Travis Gunn has been told that he is missing out on life, that his fear is allowing it to pass him by. He spent years trying to change himself. Others have spent years trying to “fix” him. And after four years, four continents, eight countries, and a countless number of cultures, he found what he needed most. And, it was his Global Studies degree from the Global College of Long Island University in New York that helped him achieve it.
“Leaving home was recommended. In fact, it allowed me to start over in some ways. I can’t say for certain, but I think that is the only reason that my parents (neither of whom have ever left the United States) allowed me to participate in a four year study abroad program. We didn’t just think about it as an educational investment; it was a treatment program.”
Although they saw the benefits, Travis worried about going away from home, which had been the only place where he could be himself. Would he lose himself in the process and become reclusive?
Growing up Travis rarely spoke to anyone outside his immediate family, which developed into “selective mutism” as his interactions dwindled. Today this is known as a form of social anxiety, and which he still has but to a lesser degree. He describes himself as quiet, though most others immediately notice the red splotches on his face and the quiver and gasping in his voice when he does speak. They see it as a personality trait – shy or socially awkward – but these fail to address the intensity that surrounds speaking for him. And the success he feels when making progress.

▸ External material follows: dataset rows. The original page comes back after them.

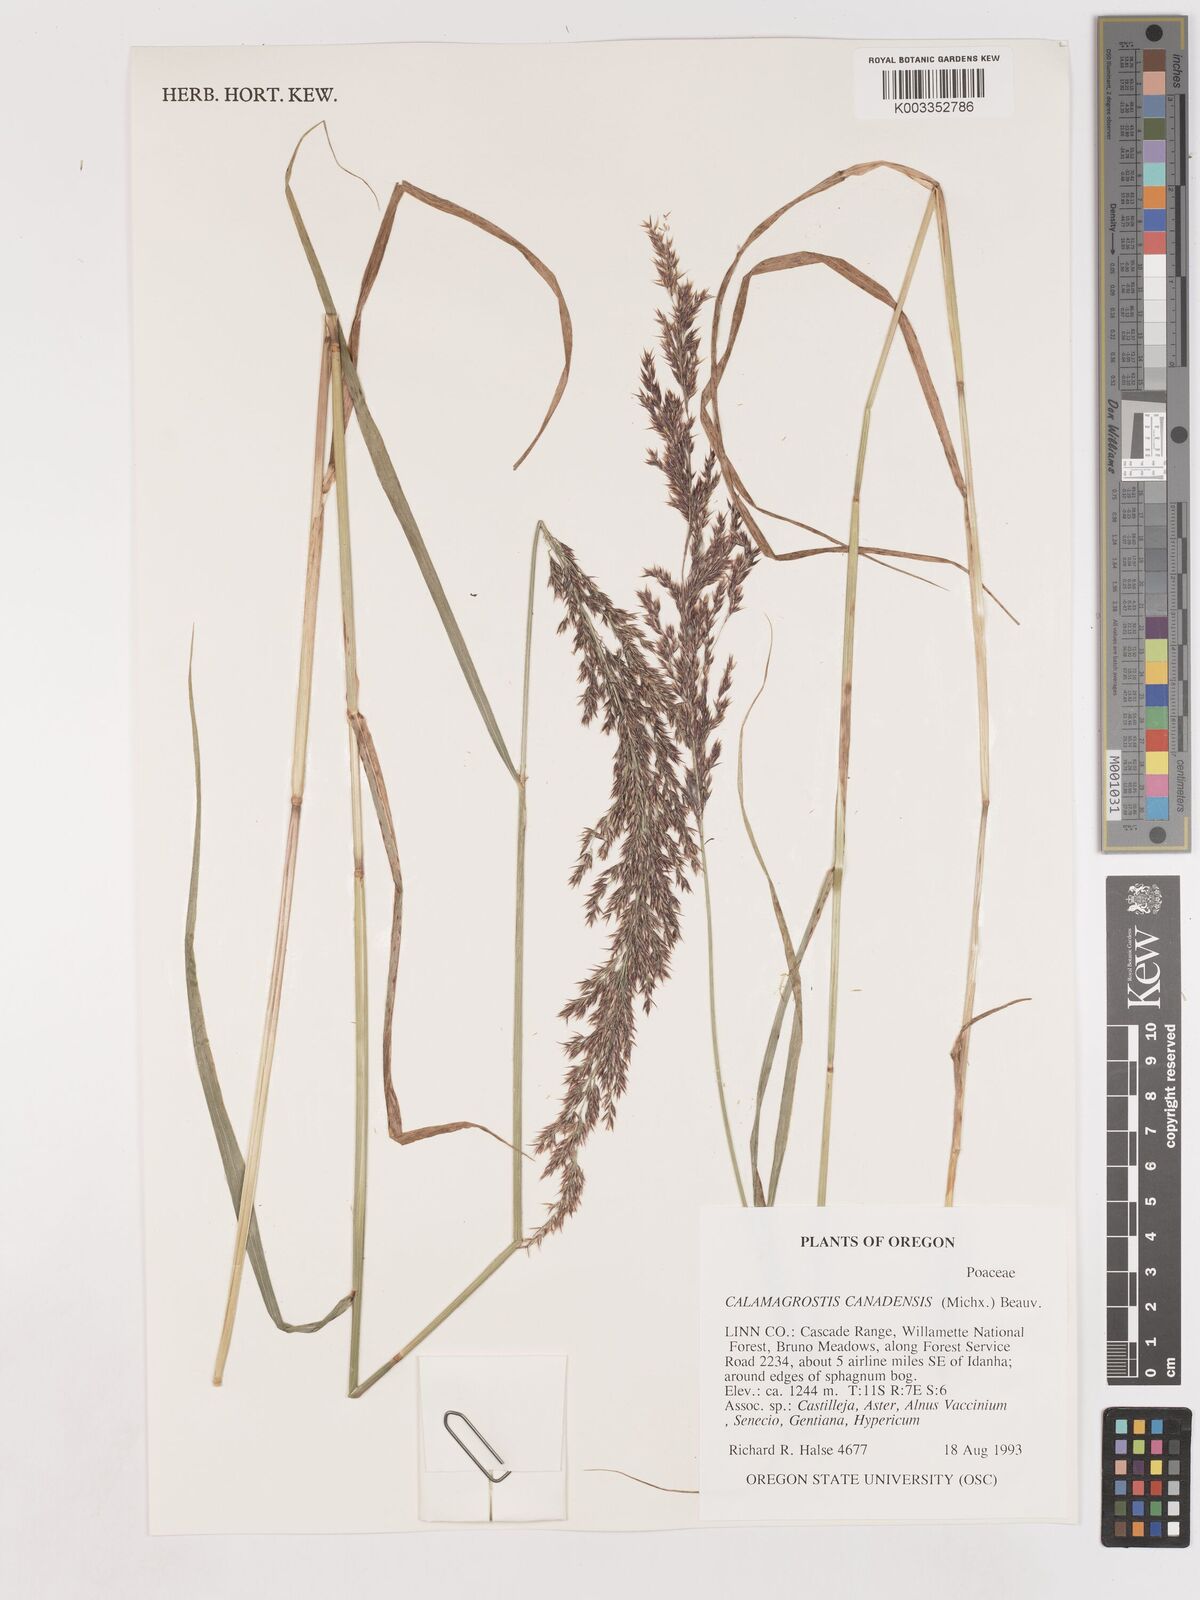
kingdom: Plantae
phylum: Tracheophyta
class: Liliopsida
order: Poales
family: Poaceae
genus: Calamagrostis
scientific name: Calamagrostis canadensis
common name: Canada bluejoint
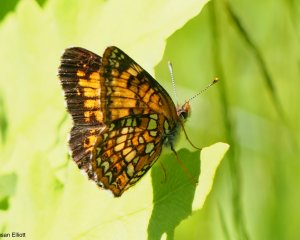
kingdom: Animalia
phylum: Arthropoda
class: Insecta
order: Lepidoptera
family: Nymphalidae
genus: Chlosyne
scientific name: Chlosyne harrisii
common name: Harris's Checkerspot
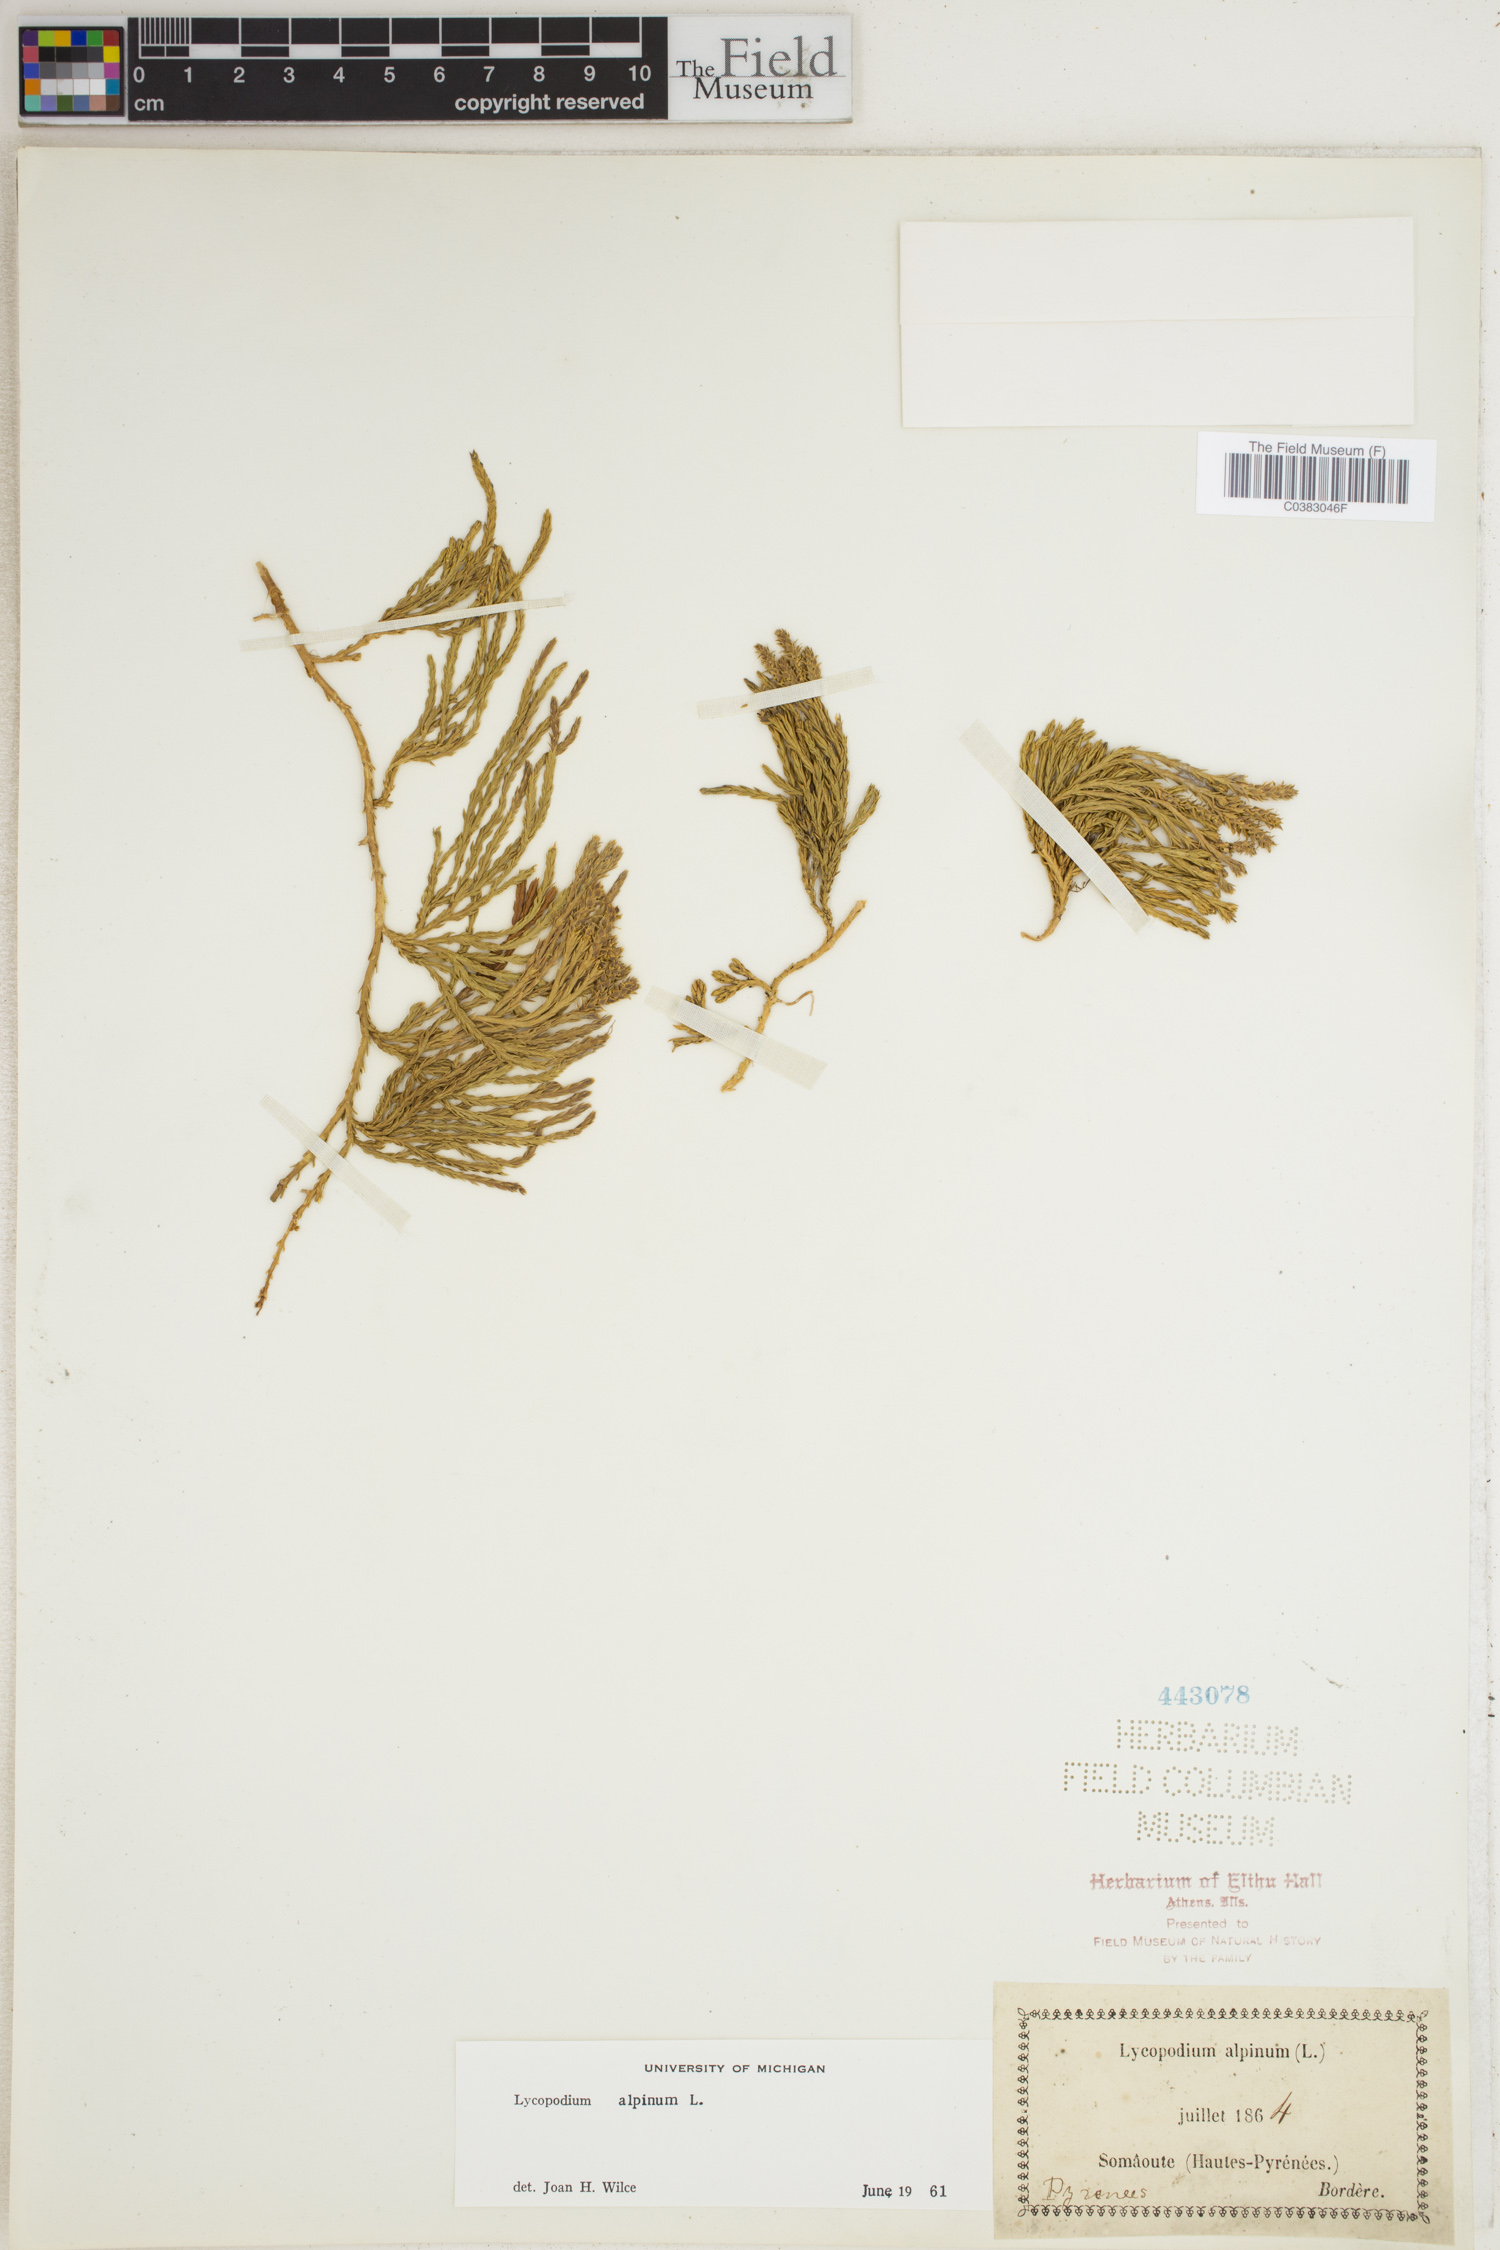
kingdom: Plantae
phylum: Tracheophyta
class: Lycopodiopsida
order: Lycopodiales
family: Lycopodiaceae
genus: Diphasiastrum
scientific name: Diphasiastrum alpinum
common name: Alpine clubmoss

“Other people don’t understand, can’t understand. For almost ten years, I never really spoke to anyone outside of my ‘inner circle.’ Then, in Costa Rica, I talked to someone, really talked to them, for the first time. That night, I fell asleep smiling. It was then that I knew I could make it away from home.”
While others may not have recognized it, Travis found he was progressing by leaps and bounds during his time living with a Costa Rican host family and interning on a HIV/AIDS and tourism project with a non-governmental organization (NGO). He continued to be challenged and grow over the next years of his program: he interned at a newspaper in India, did independent research in China, and finally interned with the U.S. Department of State Public Affairs Section of the U.S. Embassy in Lithuania. All as part of his unique undergraduate degree program.
His time in Lithuania was supported by a U.S. Department of State-sponsored Benjamin A. Gilman Scholarship, and required a lot of adjusting. It was his first experience without other students from his U.S. university, his first experience juggling a 40-hour work week with a full study schedule, and his first time being asked to “make connections” during work-related social functions.
“It’s terrifying and frustrating and, at times humiliating, but it’s precisely for those reasons that it’s so worthwhile. It’s in these moments, I think, that force you into a state of discomfort, that you learn the most about yourself.”
Travis developed a newfound appreciation and understanding for the United States having gained comparative perspectives with other countries and witnessed the U.S. role abroad firsthand. He also says the experiences further helped to accept himself for who he is.
“I’m living life just like everyone else. I just live my life differently. My international exchange experience forced me to become more independent. With social anxiety, it’s easy to become reliant on friends and family. For a long time, they were my voice to the public. Now I am my own voice.”